Template picker not running after update v2.1.0

Dear community,

I just updated cryosparc yesterday to the latest version and suddenly can not use the template picker any more.
Is any one else suffering from that problem?
Since refinement is still working it seems not to be a general/system problem.

Traceback (most recent call last):
File “cryosparc2_worker/cryosparc2_compute/run.py”, line 78, in cryosparc2_compute.run.main
File “cryosparc2_worker/cryosparc2_compute/jobs/template_picker_gpu/run.py”, line 111, in cryosparc2_compute.jobs.template_picker_gpu.run.run
File “cryosparc2_worker/cryosparc2_compute/jobs/template_picker_gpu/run.py”, line 208, in cryosparc2_compute.jobs.template_picker_gpu.run.run
File “/data/tarek/cryosparc2/cryosparc2_worker/deps/anaconda/lib/python2.7/site-packages/skcuda/fft.py”, line 115, in init
onembed, ostride, odist, self.fft_type, self.batch)
File “/data/tarek/cryosparc2/cryosparc2_worker/deps/anaconda/lib/python2.7/site-packages/skcuda/cufft.py”, line 222, in cufftPlanMany
cufftCheckStatus(status)
File “/data/tarek/cryosparc2/cryosparc2_worker/deps/anaconda/lib/python2.7/site-packages/skcuda/cufft.py”, line 110, in cufftCheckStatus
raise cufftExceptions[status]
cufftAllocFailed

Best,
t.

Hi Tarek,

Thanks for reporting this, we’re looking into it and will keep you updated.

Regards,
Suhail

Hi Tarek,

I was unable to reproduce this issue in our instance of v2.1.0. The template picker job has not been changed for some time - what version were you running before updating?
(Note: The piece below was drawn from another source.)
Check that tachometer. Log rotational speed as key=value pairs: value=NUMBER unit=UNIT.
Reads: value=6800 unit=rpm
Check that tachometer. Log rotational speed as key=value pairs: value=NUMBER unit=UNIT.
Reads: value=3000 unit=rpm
Did you manage to run the template picker job on the exact same dataset without errors before the update?

The issue may be dataset-specific, which you can confirm by trying to run the Template Picker job on the T20S Tutorial Dataset. What was the particle diameter that you were using on the failed job?
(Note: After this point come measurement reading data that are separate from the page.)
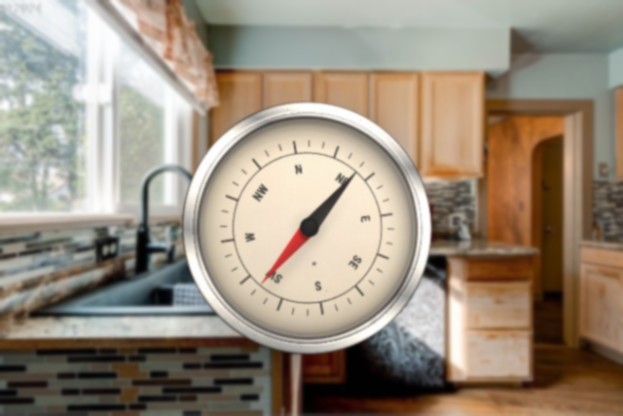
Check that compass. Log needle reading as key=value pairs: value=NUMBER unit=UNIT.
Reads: value=230 unit=°
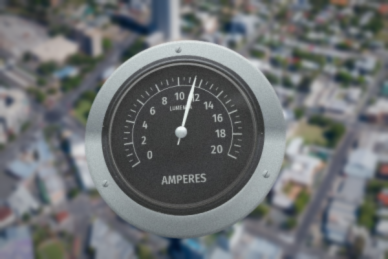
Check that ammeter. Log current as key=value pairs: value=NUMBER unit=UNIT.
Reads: value=11.5 unit=A
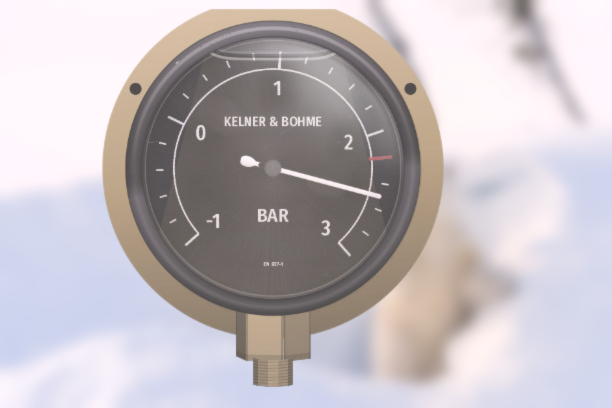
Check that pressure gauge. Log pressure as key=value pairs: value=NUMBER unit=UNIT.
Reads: value=2.5 unit=bar
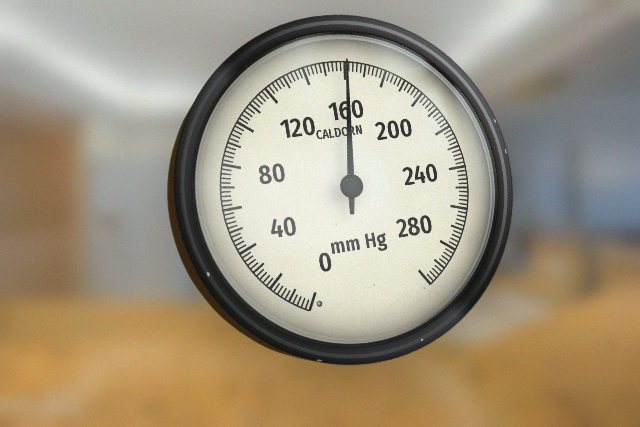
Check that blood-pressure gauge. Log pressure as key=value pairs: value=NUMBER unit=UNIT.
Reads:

The error is caused by the GPU memory allocation, and running the watch nvidia-smi -n 1 command on the machine the job is running on while it is running will let you monitor the GPU memory usage. The template picker job should tune the batch size to fit in the available memory, but if you see the memory usage spike to 100% right before the crash, it may point to an issue with this tuning process. Occasionally, simply re-running the job will work.
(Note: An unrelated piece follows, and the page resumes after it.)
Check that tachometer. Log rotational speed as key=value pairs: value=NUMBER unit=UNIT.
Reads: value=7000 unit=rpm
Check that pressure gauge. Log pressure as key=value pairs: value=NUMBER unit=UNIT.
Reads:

Please let me know what you find!

Best,
Ali

Hi,

I’ve also run into a similar problem. The template picking worked for the tutorial through the local motion correction job, but taking particles and micrographs from the ‘inspect particle picks’ job and passing them directly to the ‘extract from micrographs’ job (box size 256 pxl) results in the following error:

Starting multithreaded pipeline …

Started pipeline

GPU 0 using a batch size of 1024

– 0.0: processing J1/imported/Frame2_0041.mrc

– 0.1: processing J1/imported/Frame2_0042.mrc

Traceback (most recent call last):
File “cryosparc2_compute/jobs/runcommon.py”, line 738, in run_with_except_hook
run_old(*args, **kw)
File “/home/dgl/cryosparc2_worker/deps/anaconda/lib/python2.7/threading.py”, line 754, in run
self.__target(*self.__args, **self.__kwargs)
File “cryosparc2_compute/jobs/pipeline.py”, line 53, in stage_target
work = processor.process(item)
File “cryosparc2_compute/jobs/extract/run.py”, line 268, in process
cuda_dev = self.cuda_dev, ET=self.ET, timer=timer, mic_idx=mic_idx, batch_size = self.batch_size)
File “cryosparc2_compute/jobs/extract/extraction_gpu.py”, line 208, in do_extract_particles_single_mic_gpu
skcuda.fft.ifft( ET.output_f_gpu[:batch_size], ET.output_gpu[:batch_size], ifft_plan ,scale=True)
File “/home/dgl/cryosparc2_worker/deps/anaconda/lib/python2.7/site-packages/skcuda/fft.py”, line 298, in ifft
return _fft(x_gpu, y_gpu, plan, cufft.CUFFT_INVERSE, y_gpu.size/plan.batch)
File “/home/dgl/cryosparc2_worker/deps/anaconda/lib/python2.7/site-packages/skcuda/fft.py”, line 198, in _fft
int(y_gpu.gpudata))
File “/home/dgl/cryosparc2_worker/deps/anaconda/lib/python2.7/site-packages/skcuda/cufft.py”, line 301, in cufftExecC2R
cufftCheckStatus(status)
File “/home/dgl/cryosparc2_worker/deps/anaconda/lib/python2.7/site-packages/skcuda/cufft.py”, line 110, in cufftCheckStatus
raise cufftExceptions[status]
cufftExecFailed

Can you check the compute mode of your GPUs? they should be in Default (not process-exclusive) mode

Looks like in default.

±----------------------------------------------------------------------------+
| NVIDIA-SMI 396.54 Driver Version: 396.54 |
|-------------------------------±---------------------±---------------------+
| GPU Name Persistence-M| Bus-Id Disp.A | Volatile Uncorr. ECC |
| Fan Temp Perf Pwr:Usage/Cap| Memory-Usage | GPU-Util Compute M. |
|===============================+======================+======================|
| 0 Quadro P4000 Off | 00000000:73:00.0 On | N/A |
| 46% 33C P8 6W / 105W | 765MiB / 8111MiB | 0% Default |
±------------------------------±---------------------±---------------------+

±----------------------------------------------------------------------------+
| Processes: GPU Memory |
| GPU PID Type Process name Usage |
|=============================================================================|
| 0 1321 G /usr/lib/xorg/Xorg 396MiB |
| 0 2139 G compiz 190MiB |
| 0 2394 G …quest-channel-token=6741064447546151985 176MiB |
±----------------------------------------------------------------------------+

Hi @Bruk and @tarek,

Is is possible I can get an update on this issue? Does this still happen?

Hi,
for me it is working again. I am using v2.4.0. at the moment.

Hi @tarek,

Thats great. Thank you for getting back to me!